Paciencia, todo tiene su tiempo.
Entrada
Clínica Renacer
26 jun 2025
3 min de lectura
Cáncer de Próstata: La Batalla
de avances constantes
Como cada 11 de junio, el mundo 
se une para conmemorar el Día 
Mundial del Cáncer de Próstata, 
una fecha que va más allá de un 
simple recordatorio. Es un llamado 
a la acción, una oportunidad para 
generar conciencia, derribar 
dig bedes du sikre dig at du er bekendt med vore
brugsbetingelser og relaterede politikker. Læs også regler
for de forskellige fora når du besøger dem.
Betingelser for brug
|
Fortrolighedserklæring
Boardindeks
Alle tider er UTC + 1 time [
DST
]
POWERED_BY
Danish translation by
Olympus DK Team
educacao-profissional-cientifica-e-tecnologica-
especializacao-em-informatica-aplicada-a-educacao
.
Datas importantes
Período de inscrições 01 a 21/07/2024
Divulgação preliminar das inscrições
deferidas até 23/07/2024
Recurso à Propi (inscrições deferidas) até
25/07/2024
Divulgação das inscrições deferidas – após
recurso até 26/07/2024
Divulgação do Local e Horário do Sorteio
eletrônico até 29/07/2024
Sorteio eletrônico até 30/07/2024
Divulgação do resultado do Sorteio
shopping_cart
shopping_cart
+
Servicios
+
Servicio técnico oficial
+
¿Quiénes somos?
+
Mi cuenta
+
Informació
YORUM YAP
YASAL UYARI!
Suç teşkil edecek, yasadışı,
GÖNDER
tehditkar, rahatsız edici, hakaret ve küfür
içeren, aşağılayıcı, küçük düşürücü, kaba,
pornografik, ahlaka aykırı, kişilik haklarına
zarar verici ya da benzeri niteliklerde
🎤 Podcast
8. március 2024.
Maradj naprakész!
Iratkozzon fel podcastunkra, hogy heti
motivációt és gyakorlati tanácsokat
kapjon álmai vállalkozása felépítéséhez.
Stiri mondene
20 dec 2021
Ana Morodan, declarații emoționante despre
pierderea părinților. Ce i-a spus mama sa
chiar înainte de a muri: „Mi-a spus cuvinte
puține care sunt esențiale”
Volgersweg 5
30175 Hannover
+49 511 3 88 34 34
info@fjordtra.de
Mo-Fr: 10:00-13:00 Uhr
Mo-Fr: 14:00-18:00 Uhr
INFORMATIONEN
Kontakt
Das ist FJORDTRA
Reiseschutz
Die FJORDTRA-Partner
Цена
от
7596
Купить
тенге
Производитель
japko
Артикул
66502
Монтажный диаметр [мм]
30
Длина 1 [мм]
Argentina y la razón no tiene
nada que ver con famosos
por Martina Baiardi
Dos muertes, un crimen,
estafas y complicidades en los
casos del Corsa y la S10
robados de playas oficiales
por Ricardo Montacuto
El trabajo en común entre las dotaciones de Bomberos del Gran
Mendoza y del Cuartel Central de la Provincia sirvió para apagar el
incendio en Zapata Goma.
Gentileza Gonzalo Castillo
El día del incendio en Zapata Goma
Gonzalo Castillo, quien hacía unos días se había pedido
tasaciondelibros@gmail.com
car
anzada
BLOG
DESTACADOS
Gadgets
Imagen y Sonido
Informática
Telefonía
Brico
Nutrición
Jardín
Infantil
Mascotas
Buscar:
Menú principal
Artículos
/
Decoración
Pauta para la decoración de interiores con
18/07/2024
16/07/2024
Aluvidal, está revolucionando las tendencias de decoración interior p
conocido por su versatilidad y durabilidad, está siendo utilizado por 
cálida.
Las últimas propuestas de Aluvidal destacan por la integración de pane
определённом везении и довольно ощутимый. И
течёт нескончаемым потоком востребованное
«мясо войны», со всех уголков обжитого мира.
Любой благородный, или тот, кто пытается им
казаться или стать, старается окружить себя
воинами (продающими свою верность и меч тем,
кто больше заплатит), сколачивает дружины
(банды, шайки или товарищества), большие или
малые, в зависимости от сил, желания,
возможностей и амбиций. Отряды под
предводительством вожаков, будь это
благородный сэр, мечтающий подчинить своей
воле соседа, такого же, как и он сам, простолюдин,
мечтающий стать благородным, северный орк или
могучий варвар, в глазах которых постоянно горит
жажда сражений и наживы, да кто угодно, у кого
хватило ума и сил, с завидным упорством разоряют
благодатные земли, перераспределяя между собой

REQUIRED WORK:
Would you write out the data exactly as it reads?

WRITTEN REPLY:
Paciencia, todo tiene su tiempo.
Entrada
Clínica Renacer
26 jun 2025
3 min de lectura
Cáncer de Próstata: La Batalla
de avances constantes
Como cada 11 de junio, el mundo 
se une para conmemorar el Día 
Mundial del Cáncer de Próstata, 
una fecha que va más allá de un 
simple recordatorio. Es un llamado 
a la acción, una oportunidad para 
generar conciencia, derribar 
dig bedes du sikre dig at du er bekendt med vore
brugsbetingelser og relaterede politikker. Læs også regler
for de forskellige fora når du besøger dem.
Betingelser for brug
|
Fortrolighedserklæring
Boardindeks
Alle tider er UTC + 1 time [
DST
]
POWERED_BY
Danish translation by
Olympus DK Team
educacao-profissional-cientifica-e-tecnologica-
especializacao-em-informatica-aplicada-a-educacao
.
Datas importantes
Período de inscrições 01 a 21/07/2024
Divulgação preliminar das inscrições
deferidas até 23/07/2024
Recurso à Propi (inscrições deferidas) até
25/07/2024
Divulgação das inscrições deferidas – após
recurso até 26/07/2024
Divulgação do Local e Horário do Sorteio
eletrônico até 29/07/2024
Sorteio eletrônico até 30/07/2024
Divulgação do resultado do Sorteio
shopping_cart
shopping_cart
+
Servicios
+
Servicio técnico oficial
+
¿Quiénes somos?
+
Mi cuenta
+
Informació
YORUM YAP
YASAL UYARI!
Suç teşkil edecek, yasadışı,
GÖNDER
tehditkar, rahatsız edici, hakaret ve küfür
içeren, aşağılayıcı, küçük düşürücü, kaba,
pornografik, ahlaka aykırı, kişilik haklarına
zarar verici ya da benzeri niteliklerde
🎤 Podcast
8. március 2024.
Maradj naprakész!
Iratkozzon fel podcastunkra, hogy heti
motivációt és gyakorlati tanácsokat
kapjon álmai vállalkozása felépítéséhez.
Stiri mondene
20 dec 2021
Ana Morodan, declarații emoționante despre
pierderea părinților. Ce i-a spus mama sa
chiar înainte de a muri: „Mi-a spus cuvinte
puține care sunt esențiale”
Volgersweg 5
30175 Hannover
+49 511 3 88 34 34
info@fjordtra.de
Mo-Fr: 10:00-13:00 Uhr
Mo-Fr: 14:00-18:00 Uhr
INFORMATIONEN
Kontakt
Das ist FJORDTRA
Reiseschutz
Die FJORDTRA-Partner
Цена
от
7596
Купить
тенге
Производитель
japko
Артикул
66502
Монтажный диаметр [мм]
30
Длина 1 [мм]
Argentina y la razón no tiene
nada que ver con famosos
por Martina Baiardi
Dos muertes, un crimen,
estafas y complicidades en los
casos del Corsa y la S10
robados de playas oficiales
por Ricardo Montacuto
El trabajo en común entre las dotaciones de Bomberos del Gran
Mendoza y del Cuartel Central de la Provincia sirvió para apagar el
incendio en Zapata Goma.
Gentileza Gonzalo Castillo
El día del incendio en Zapata Goma
Gonzalo Castillo, quien hacía unos días se había pedido
tasaciondelibros@gmail.com
car
anzada
BLOG
DESTACADOS
Gadgets
Imagen y Sonido
Informática
Telefonía
Brico
Nutrición
Jardín
Infantil
Mascotas
Buscar:
Menú principal
Artículos
/
Decoración
Pauta para la decoración de interiores con
18/07/2024
16/07/2024
Aluvidal, está revolucionando las tendencias de decoración interior p
conocido por su versatilidad y durabilidad, está siendo utilizado por 
cálida.
Las últimas propuestas de Aluvidal destacan por la integración de pane
определённом везении и довольно ощутимый. И
течёт нескончаемым потоком востребованное
«мясо войны», со всех уголков обжитого мира.
Любой благородный, или тот, кто пытается им
казаться или стать, старается окружить себя
воинами (продающими свою верность и меч тем,
кто больше заплатит), сколачивает дружины
(банды, шайки или товарищества), большие или
малые, в зависимости от сил, желания,
возможностей и амбиций. Отряды под
предводительством вожаков, будь это
благородный сэр, мечтающий подчинить своей
воле соседа, такого же, как и он сам, простолюдин,
мечтающий стать благородным, северный орк или
могучий варвар, в глазах которых постоянно горит
жажда сражений и наживы, да кто угодно, у кого
хватило ума и сил, с завидным упорством разоряют
благодатные земли, перераспределяя между собой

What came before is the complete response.